Seeing how this has been around since 3.9.0 and I'm apparently the first one to report this, I suppose it's not "release blocking" in severity, but hopefully I'm not the only one disconcerted by this.
Quick notes about the images:
Note 1: I had the quadword order backwards in YMM2.PNG, so the "6" is actually in the most significant quadword, and what looks like an address is actually in the least significant quadword. The "address" is pointing to somewhere in EfiLoaderData, which is where the executing program resides (more reason to believe it's an address). The quadword order is corrected in YMM2_XSAVE.PNG.

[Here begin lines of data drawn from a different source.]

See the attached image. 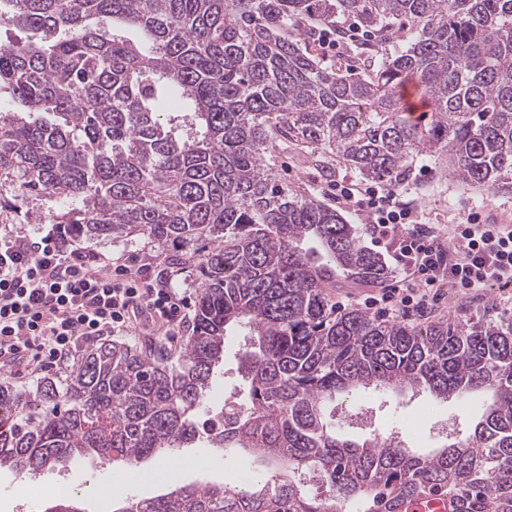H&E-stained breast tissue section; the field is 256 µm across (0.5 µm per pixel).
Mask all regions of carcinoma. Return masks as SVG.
Listing matches in <instances>:
<instances>
[{
    "instance_id": "carcinoma-1",
    "label": "carcinoma",
    "mask_w": 512,
    "mask_h": 512,
    "mask_svg": "<svg viewBox=\"0 0 512 512\" xmlns=\"http://www.w3.org/2000/svg\"><path fill=\"white\" fill-rule=\"evenodd\" d=\"M352 15L406 46L358 73L322 66L290 28ZM32 37L0 47V179L15 200L55 196L89 242L146 235L187 249L199 294L184 348L103 342L66 378L0 383V469L78 458L133 465L206 440L271 464L261 484L172 483L121 512H400L423 494L453 512H512V318L426 330L338 310L336 279L384 282L381 255L345 217L277 178L276 142L316 166L334 153L396 181L417 156L512 193V0H0ZM410 80L426 125L402 104ZM242 348L246 394L199 421L224 337ZM483 393L467 433L417 453L395 434L354 441L342 395ZM41 512H83L69 494Z\"/></svg>"
}]
</instances>
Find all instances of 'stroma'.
Returning a JSON list of instances; mask_svg holds the SVG:
<instances>
[{
  "label": "stroma",
  "instance_id": "35a3bbf8",
  "mask_svg": "<svg viewBox=\"0 0 512 512\" xmlns=\"http://www.w3.org/2000/svg\"><path fill=\"white\" fill-rule=\"evenodd\" d=\"M275 172L281 182L290 188L305 192L327 206L337 207L348 223L360 228L359 240L362 245H370L371 239L364 233L365 217L361 211L336 202L337 185H349L359 182L360 177L343 164H333L331 168L321 169L302 162L296 154L285 147H278L274 157ZM444 161L429 157L416 158L406 176L395 184L402 200L417 214L433 224L448 225L472 212H479L482 220L489 224H512V194L490 191H477L465 184L450 179L446 175ZM91 250L119 259L130 272H137L142 266H152L154 270H167L172 287L178 288L187 307L186 317L192 316V304L197 295V272L193 265L167 267L166 259L176 253L175 245L158 242L146 236H136L128 240L109 239L91 243ZM383 284L342 280L336 286L327 289L326 294L333 305L339 308H357L380 315L381 310L369 306V298L379 296ZM512 317V288L500 291L499 288L482 290L480 297L461 300L452 296L439 303L431 314L416 319L418 327L425 328L442 321L457 323L476 322ZM184 321L169 326H159L140 317L130 320L123 343L136 348H144L155 343H164L171 350H179L185 336L187 324ZM244 343L241 336L228 337L224 345V375L210 393L205 406L206 412L219 411L224 400L230 396H242L245 384L238 372L240 349ZM485 402L484 395L471 394L463 398H450L442 401L426 394L409 392L369 391L353 402H337L336 421L344 423L347 415L357 407L367 406L371 414L365 424L348 429L349 438L360 439L372 432H386L394 429L401 432L409 447L431 448L441 441L440 428L453 425L468 429L481 415ZM208 458V469L199 470L194 462L199 458ZM180 468L178 477L184 484H206L217 481L227 483L257 477H270L273 470L267 464L249 456L244 451L225 454L203 447L183 448L179 451ZM154 461L147 460L131 466L129 471L113 470L111 465L90 460L79 464L55 466L34 475L18 477L6 471H0V512H41L45 503L53 498V489L64 482L86 479L106 485L122 483L127 487L124 497L114 498L112 508H119L126 498H149L167 492V481H147L146 476L154 468ZM24 486L25 498H16L17 486Z\"/></svg>",
  "mask_w": 512,
  "mask_h": 512
}]
</instances>
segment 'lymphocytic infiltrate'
Listing matches in <instances>:
<instances>
[{"label":"lymphocytic infiltrate","instance_id":"f902f5d3","mask_svg":"<svg viewBox=\"0 0 512 512\" xmlns=\"http://www.w3.org/2000/svg\"><path fill=\"white\" fill-rule=\"evenodd\" d=\"M357 202L367 231L401 275L383 293L388 313H423L434 289L479 291L512 286V225L479 214L440 231L418 222L388 186L340 187ZM124 265L67 240L58 228L21 235L0 225V371L22 377L70 356L81 344L120 336L129 316L180 321L181 294L158 278H126Z\"/></svg>","mask_w":512,"mask_h":512}]
</instances>
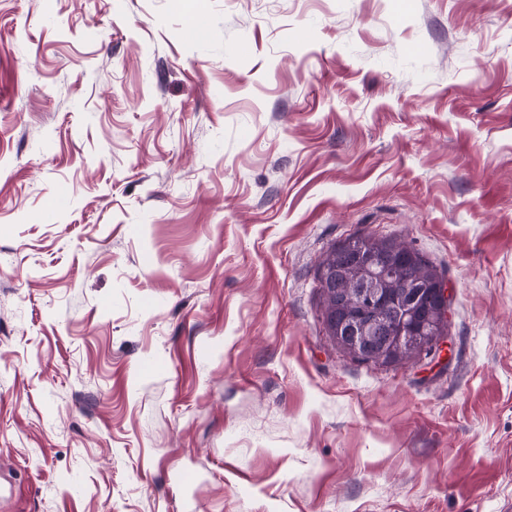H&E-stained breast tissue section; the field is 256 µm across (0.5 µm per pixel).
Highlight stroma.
I'll return each mask as SVG.
<instances>
[{
  "mask_svg": "<svg viewBox=\"0 0 512 512\" xmlns=\"http://www.w3.org/2000/svg\"><path fill=\"white\" fill-rule=\"evenodd\" d=\"M356 233L447 362L333 344ZM510 506L512 0H0V512ZM322 266L329 267L330 269H336V281L340 287L339 290L342 300H344V295L349 290H356L354 287L360 281L359 269L354 263H349L343 255L334 254L333 250H330L329 252L327 251L325 257L320 263L319 269ZM419 257L424 258L425 261H422ZM437 271V267L417 251V258L408 270H396L393 273H388V276L391 278L393 288L399 290L406 288L408 279L426 282L435 277Z\"/></svg>",
  "mask_w": 512,
  "mask_h": 512,
  "instance_id": "stroma-1",
  "label": "stroma"
}]
</instances>
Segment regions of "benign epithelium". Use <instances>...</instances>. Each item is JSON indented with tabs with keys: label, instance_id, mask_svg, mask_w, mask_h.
I'll list each match as a JSON object with an SVG mask.
<instances>
[{
	"label": "benign epithelium",
	"instance_id": "obj_1",
	"mask_svg": "<svg viewBox=\"0 0 512 512\" xmlns=\"http://www.w3.org/2000/svg\"><path fill=\"white\" fill-rule=\"evenodd\" d=\"M339 250L352 253L367 271L366 279L354 293L360 300L359 307L339 324L328 308L330 289H321L322 318L328 336L347 356L371 366L383 364L395 346L424 332V326L418 323L424 304L434 303V322L440 325L448 321L451 295L448 281L437 278L425 284L415 283L404 294L392 296L385 279L379 275L375 256L355 246L353 240L339 245ZM447 339V333L440 330L429 341L413 344L417 359L440 355L448 345Z\"/></svg>",
	"mask_w": 512,
	"mask_h": 512
}]
</instances>
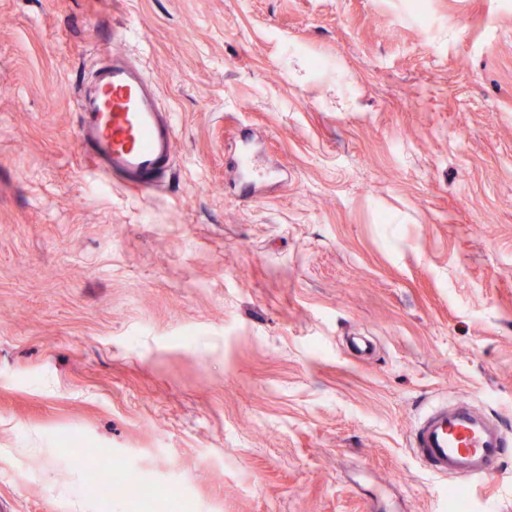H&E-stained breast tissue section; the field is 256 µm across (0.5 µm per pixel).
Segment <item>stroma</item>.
Instances as JSON below:
<instances>
[{
    "label": "stroma",
    "instance_id": "35a3bbf8",
    "mask_svg": "<svg viewBox=\"0 0 512 512\" xmlns=\"http://www.w3.org/2000/svg\"><path fill=\"white\" fill-rule=\"evenodd\" d=\"M110 42L149 197L76 139ZM446 400L512 430V0H0V512H512V449L463 508L413 456ZM78 102V143L89 162L141 196L163 184L176 156L172 114L144 69L110 45ZM231 163L232 168L248 183L254 180H264L268 175L258 166L253 152L249 149L240 150L232 158Z\"/></svg>",
    "mask_w": 512,
    "mask_h": 512
}]
</instances>
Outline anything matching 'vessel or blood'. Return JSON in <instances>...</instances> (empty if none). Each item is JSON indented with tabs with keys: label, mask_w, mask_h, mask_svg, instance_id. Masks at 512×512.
I'll use <instances>...</instances> for the list:
<instances>
[{
	"label": "vessel or blood",
	"mask_w": 512,
	"mask_h": 512,
	"mask_svg": "<svg viewBox=\"0 0 512 512\" xmlns=\"http://www.w3.org/2000/svg\"><path fill=\"white\" fill-rule=\"evenodd\" d=\"M77 106L82 115L77 139L89 162L138 195L157 191L173 167L176 129L144 69L110 48ZM232 167L249 183L266 177L248 149L233 157ZM511 441L500 421L455 402L427 410L412 429L410 446L426 472L470 487L498 474Z\"/></svg>",
	"instance_id": "vessel-or-blood-1"
}]
</instances>
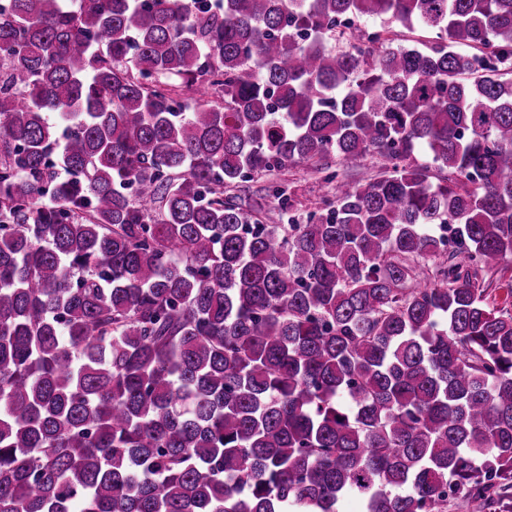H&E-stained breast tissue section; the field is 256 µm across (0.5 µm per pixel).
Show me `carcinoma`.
Segmentation results:
<instances>
[{
	"instance_id": "obj_1",
	"label": "carcinoma",
	"mask_w": 512,
	"mask_h": 512,
	"mask_svg": "<svg viewBox=\"0 0 512 512\" xmlns=\"http://www.w3.org/2000/svg\"><path fill=\"white\" fill-rule=\"evenodd\" d=\"M511 258L512 0H8L0 512L512 509ZM320 175L312 166L295 165L286 170H274L257 176L253 182L246 184L249 186V189L246 188V193L236 190L227 192L226 195L237 194L244 197L246 194L251 197V203H254V200L263 202L259 197L264 195L265 192L264 190L260 191V189L272 183L283 181L287 184L288 194L291 195L292 212L297 216H304L306 212L316 206L322 196L336 193L334 186L322 182Z\"/></svg>"
}]
</instances>
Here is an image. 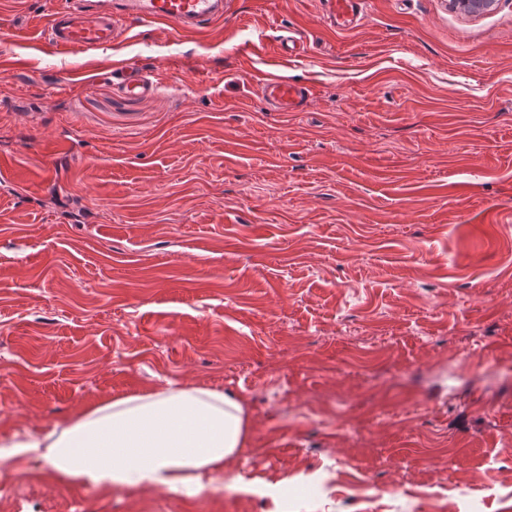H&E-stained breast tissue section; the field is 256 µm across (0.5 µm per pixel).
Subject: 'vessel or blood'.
Masks as SVG:
<instances>
[{
  "label": "vessel or blood",
  "mask_w": 512,
  "mask_h": 512,
  "mask_svg": "<svg viewBox=\"0 0 512 512\" xmlns=\"http://www.w3.org/2000/svg\"><path fill=\"white\" fill-rule=\"evenodd\" d=\"M331 25L349 27L366 10L367 0H321ZM228 0H57L46 14L45 40L50 50H108L133 27L154 25L187 36L207 32L223 21ZM112 75L123 92L135 99L151 97L155 85L143 68L128 60ZM265 106L274 112H299L311 90L288 77L268 75L258 81Z\"/></svg>",
  "instance_id": "b4317fda"
}]
</instances>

Note 2: Not likely to be a semantic bug since it works fine with XSAVE, and it also happens in XMM2 with movdqu in exactly the same way if using only SSE with AVX enabled: "address" and random "6" in the least and most significant quadwords of XMM2 instead of YMM2. More reason to believe the CPU is doing something weird here.